**PROBLEM**: Across the listing below, count the lines with "Westerfelder" in them. Write nothing but the number.

▼▼▼

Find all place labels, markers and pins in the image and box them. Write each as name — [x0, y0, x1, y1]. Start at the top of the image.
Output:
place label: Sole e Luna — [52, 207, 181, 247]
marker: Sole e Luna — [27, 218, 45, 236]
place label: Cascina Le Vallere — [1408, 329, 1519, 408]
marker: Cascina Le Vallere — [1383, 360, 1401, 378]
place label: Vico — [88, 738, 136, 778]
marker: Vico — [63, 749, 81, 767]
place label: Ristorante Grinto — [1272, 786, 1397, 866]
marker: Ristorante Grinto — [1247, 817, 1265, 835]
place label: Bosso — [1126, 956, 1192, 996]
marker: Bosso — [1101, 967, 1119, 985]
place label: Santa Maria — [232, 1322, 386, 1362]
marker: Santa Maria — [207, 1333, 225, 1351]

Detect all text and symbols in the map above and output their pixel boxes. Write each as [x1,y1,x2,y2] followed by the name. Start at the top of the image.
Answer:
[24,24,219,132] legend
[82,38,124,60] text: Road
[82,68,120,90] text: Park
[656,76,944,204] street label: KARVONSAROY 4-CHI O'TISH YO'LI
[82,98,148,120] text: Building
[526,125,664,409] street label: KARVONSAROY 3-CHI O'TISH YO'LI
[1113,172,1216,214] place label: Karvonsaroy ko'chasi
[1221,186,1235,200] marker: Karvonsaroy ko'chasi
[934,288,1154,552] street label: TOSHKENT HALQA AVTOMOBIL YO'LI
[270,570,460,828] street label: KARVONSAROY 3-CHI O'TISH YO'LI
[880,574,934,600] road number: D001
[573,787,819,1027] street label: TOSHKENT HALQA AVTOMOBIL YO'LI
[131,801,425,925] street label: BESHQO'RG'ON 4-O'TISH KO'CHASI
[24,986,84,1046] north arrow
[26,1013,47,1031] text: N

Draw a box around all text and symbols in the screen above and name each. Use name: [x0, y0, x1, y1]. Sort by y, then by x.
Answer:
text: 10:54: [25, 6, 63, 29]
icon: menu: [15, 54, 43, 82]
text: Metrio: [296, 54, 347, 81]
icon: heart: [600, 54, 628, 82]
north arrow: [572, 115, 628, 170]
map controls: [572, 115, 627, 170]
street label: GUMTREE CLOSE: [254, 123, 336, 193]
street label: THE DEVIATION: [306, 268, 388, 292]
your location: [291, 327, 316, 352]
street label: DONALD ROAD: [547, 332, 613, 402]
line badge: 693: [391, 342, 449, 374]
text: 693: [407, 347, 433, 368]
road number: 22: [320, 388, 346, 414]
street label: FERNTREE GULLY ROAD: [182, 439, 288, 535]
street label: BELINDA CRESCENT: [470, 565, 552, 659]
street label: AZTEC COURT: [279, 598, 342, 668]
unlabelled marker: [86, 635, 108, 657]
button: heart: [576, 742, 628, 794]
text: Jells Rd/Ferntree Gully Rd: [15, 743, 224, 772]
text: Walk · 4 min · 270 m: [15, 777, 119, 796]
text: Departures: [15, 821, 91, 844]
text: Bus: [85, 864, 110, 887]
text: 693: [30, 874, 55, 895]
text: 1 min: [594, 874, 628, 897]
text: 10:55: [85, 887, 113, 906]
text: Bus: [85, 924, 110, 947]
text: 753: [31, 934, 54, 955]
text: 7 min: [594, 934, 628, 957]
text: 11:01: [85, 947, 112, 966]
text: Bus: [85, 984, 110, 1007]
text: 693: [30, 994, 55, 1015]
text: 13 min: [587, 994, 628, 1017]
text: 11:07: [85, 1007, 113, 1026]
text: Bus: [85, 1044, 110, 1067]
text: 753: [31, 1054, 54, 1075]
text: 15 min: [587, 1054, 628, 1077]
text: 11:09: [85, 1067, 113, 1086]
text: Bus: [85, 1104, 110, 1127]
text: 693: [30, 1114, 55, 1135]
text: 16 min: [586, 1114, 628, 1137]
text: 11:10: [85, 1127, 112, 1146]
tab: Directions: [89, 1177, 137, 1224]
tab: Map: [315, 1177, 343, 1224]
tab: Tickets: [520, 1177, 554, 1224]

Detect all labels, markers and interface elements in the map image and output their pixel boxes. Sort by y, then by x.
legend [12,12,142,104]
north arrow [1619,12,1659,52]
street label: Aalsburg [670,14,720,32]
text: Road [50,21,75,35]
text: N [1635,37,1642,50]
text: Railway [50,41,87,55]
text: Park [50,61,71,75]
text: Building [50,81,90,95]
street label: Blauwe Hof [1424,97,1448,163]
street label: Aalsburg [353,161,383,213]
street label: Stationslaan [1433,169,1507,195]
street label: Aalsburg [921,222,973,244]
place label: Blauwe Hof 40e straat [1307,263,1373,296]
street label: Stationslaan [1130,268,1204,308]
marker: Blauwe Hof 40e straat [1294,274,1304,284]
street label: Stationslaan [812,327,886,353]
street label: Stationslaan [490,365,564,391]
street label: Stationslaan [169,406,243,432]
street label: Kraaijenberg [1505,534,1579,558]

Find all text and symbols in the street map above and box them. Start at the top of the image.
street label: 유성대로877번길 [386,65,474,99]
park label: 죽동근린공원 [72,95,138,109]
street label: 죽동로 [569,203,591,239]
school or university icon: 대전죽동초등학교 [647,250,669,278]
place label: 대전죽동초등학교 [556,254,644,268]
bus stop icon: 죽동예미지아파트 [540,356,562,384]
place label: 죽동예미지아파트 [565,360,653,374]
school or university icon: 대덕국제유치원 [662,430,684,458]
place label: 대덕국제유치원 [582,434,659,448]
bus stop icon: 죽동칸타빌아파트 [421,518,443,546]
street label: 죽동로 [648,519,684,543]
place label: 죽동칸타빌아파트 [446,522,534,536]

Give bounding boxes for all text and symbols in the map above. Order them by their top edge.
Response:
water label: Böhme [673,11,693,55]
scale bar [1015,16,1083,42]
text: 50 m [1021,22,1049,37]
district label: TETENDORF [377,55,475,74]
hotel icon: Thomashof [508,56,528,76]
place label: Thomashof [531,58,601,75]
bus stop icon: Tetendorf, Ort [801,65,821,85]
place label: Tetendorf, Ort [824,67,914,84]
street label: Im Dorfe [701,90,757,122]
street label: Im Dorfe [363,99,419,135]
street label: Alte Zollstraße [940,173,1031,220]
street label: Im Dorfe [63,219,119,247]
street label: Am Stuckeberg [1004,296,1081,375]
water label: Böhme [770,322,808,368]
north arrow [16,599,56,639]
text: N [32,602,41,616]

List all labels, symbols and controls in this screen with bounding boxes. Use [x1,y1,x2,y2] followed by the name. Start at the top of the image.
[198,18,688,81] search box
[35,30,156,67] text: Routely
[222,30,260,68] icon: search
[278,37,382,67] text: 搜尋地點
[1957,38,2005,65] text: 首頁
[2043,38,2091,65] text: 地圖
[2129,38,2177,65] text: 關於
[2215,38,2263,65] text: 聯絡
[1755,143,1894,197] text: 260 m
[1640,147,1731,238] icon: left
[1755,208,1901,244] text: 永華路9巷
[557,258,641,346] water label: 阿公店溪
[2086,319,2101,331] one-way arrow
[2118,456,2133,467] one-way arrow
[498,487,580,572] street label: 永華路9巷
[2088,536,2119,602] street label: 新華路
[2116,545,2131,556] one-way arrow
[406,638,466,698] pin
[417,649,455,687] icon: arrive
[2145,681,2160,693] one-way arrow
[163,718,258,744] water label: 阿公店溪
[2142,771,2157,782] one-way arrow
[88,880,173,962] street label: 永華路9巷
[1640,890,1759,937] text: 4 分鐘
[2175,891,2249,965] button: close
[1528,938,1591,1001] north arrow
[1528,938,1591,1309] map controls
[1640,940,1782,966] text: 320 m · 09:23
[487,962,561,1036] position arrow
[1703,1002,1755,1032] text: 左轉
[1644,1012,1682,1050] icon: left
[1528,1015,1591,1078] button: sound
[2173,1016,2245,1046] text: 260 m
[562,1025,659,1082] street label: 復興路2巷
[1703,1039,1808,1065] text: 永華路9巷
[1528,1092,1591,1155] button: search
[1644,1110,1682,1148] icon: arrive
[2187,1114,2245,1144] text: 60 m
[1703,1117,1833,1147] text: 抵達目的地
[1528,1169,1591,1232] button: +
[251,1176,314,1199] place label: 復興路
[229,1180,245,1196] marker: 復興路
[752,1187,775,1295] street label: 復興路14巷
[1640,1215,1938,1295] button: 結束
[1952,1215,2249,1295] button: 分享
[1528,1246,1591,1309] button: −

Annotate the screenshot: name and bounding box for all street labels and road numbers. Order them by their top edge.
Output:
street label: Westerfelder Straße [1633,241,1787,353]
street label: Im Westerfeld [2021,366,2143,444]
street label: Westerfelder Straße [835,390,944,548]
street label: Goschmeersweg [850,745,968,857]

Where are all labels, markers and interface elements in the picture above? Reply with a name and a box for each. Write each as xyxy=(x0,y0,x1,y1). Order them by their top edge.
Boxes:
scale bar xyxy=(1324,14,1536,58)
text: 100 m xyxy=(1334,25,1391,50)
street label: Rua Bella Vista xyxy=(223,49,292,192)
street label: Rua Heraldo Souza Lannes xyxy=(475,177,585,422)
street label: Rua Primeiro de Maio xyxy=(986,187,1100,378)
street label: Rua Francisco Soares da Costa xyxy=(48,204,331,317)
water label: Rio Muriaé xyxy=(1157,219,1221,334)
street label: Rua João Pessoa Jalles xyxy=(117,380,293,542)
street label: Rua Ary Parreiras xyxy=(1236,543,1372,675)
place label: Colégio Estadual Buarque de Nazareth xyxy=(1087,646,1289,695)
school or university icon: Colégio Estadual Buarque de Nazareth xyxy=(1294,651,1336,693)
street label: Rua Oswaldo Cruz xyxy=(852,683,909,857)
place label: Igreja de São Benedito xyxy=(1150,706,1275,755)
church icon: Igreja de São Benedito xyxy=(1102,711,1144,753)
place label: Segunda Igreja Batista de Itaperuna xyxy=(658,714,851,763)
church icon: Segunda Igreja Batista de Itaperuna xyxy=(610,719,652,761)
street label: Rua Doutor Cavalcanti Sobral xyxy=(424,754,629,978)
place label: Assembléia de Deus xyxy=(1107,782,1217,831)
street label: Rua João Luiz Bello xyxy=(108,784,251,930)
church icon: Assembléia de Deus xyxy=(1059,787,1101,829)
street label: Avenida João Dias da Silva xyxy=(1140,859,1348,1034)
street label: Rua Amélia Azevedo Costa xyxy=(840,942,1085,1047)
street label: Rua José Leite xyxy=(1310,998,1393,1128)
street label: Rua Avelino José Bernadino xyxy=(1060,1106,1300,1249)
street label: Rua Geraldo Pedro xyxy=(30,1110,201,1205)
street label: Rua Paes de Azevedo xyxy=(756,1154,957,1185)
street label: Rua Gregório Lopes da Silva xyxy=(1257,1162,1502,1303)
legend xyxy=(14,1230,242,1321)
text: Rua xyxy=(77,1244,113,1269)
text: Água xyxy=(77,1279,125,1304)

▲▲▲

**FINISHED EXERCISE**: 2